— Provided text —
--
Create Clustered Columnstore Index PK_FactOnlineSales
    on dbo.FactOnlineSales;

Create Clustered Columnstore index PK_FactSales
	on dbo.FactSales;

Create Clustered Columnstore index PK_FactInventory
	on dbo.FactInventory;

Create Clustered Columnstore index PK_FactSalesQuota
	on dbo.FactSalesQuota;

I have than deleted some random numbers of rows across different tables, and now trying to identify if I should rebuild them or not (Updated on 27th of January 2015, after reminder from David Barbarin):

SELECT object_name(p.object_id) as TableName,
		p.partition_number as Partition,
		cast( Avg( (rg.deleted_rows * 1. / rg.total_rows) * 100 ) as Decimal(5,2)) as 'Total Fragmentation (Percentage)',
		sum (case rg.deleted_rows when rg.total_rows then 1 else 0 end ) as 'Deleted Segments Count',
		cast( (sum (case rg.deleted_rows when rg.total_rows then 1 else 0 end ) * 1. / count(*)) * 100 as Decimal(5,2)) as 'DeletedSegments (Percentage)'
	FROM sys.partitions AS p 
		INNER JOIN sys.column_store_row_groups rg
			ON p.object_id = rg.object_id 
	where rg.state = 3 -- Compressed (Ignoring: 0 - Hidden, 1 - Open, 2 - Closed, 4 - Tombstone)
--
— Data section —
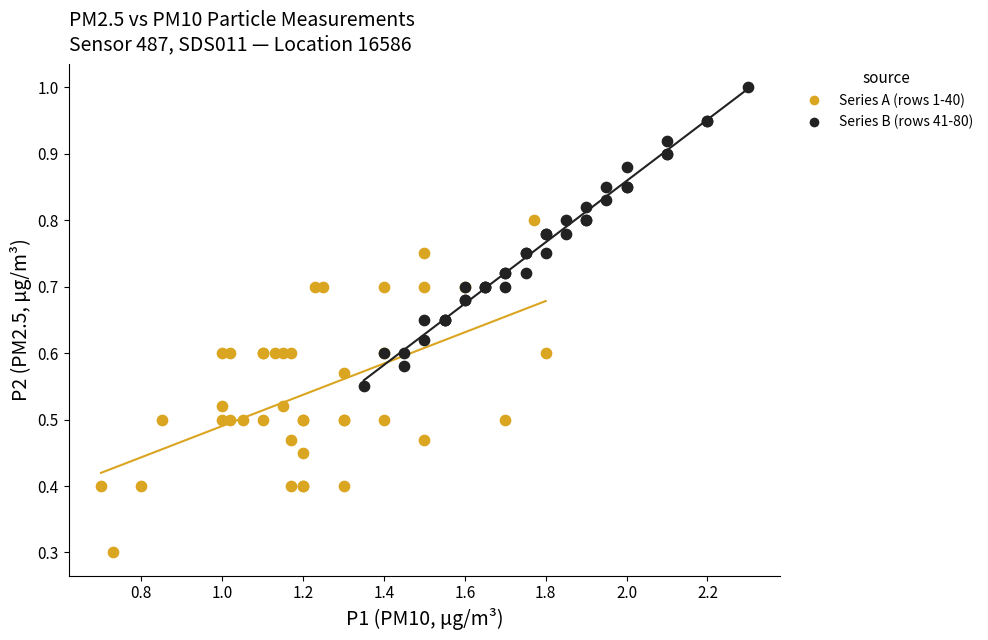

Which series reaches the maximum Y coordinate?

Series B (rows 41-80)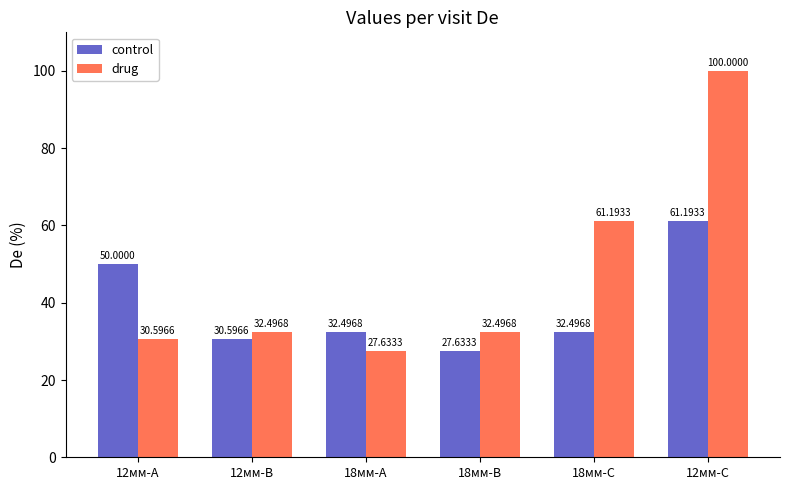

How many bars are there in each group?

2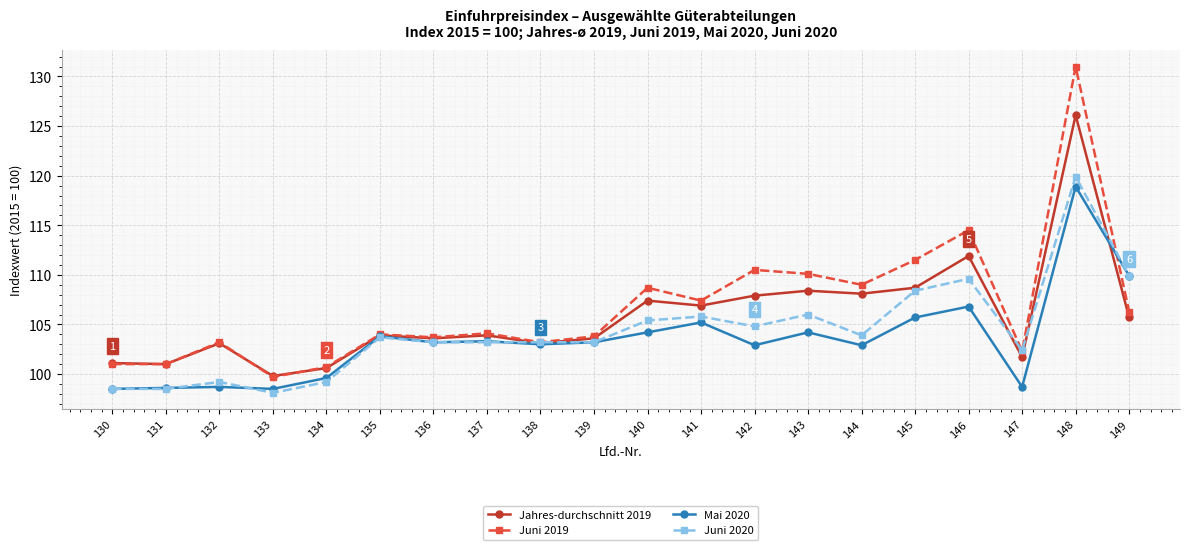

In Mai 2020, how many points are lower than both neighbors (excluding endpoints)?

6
--
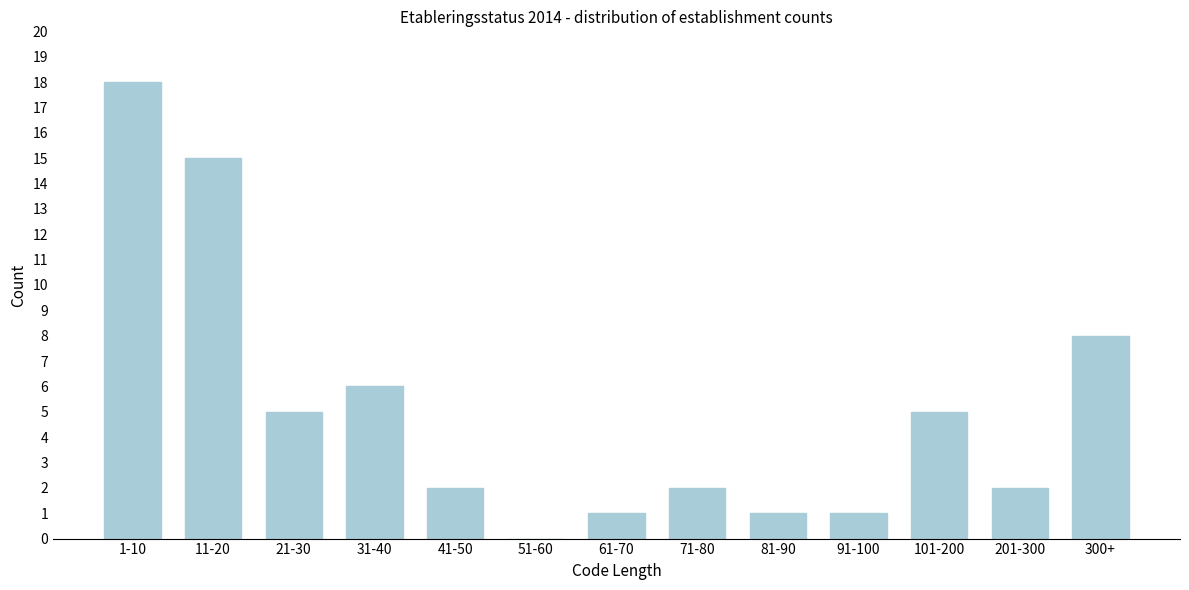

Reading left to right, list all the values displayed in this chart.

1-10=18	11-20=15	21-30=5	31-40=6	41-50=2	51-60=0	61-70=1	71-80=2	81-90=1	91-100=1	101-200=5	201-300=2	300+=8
--
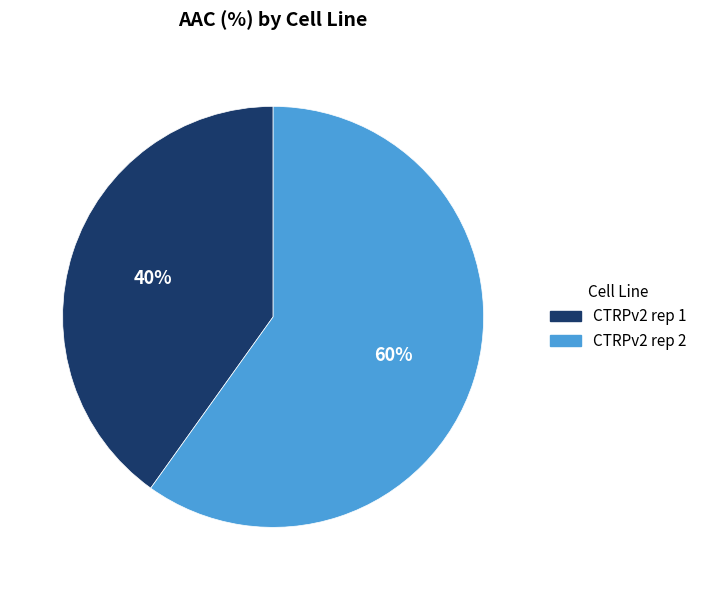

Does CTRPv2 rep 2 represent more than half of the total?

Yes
--
— Exercise 1 —
From the columnstore index excerpt, copy the part that opens with the words containing "SELECT object_name(p.object_id) as" and closes with "4 - Tombstone)".
— Exercise 2 —
Condense the paragraph of the columnstore index excerpt that starts with "I have than deleted" into a shorter version that keeps its main facts.
The records were taken from a different source than the columnstore index excerpt.

— Solution 1 —
SELECT object_name(p.object_id) as TableName,
		p.partition_number as Partition,
		cast( Avg( (rg.deleted_rows * 1. / rg.total_rows) * 100 ) as Decimal(5,2)) as 'Total Fragmentation (Percentage)',
		sum (case rg.deleted_rows when rg.total_rows then 1 else 0 end ) as 'Deleted Segments Count',
		cast( (sum (case rg.deleted_rows when rg.total_rows then 1 else 0 end ) * 1. / count(*)) * 100 as Decimal(5,2)) as 'DeletedSegments (Percentage)'
	FROM sys.partitions AS p 
		INNER JOIN sys.column_store_row_groups rg
			ON p.object_id = rg.object_id 
	where rg.state = 3 -- Compressed (Ignoring: 0 - Hidden, 1 - Open, 2 - Closed, 4 - Tombstone)

— Solution 2 —
After deleting random numbers of rows across different tables, the writer is trying to determine whether a rebuild is needed. The paragraph was updated on 27 January 2015 after a reminder from David Barbarin.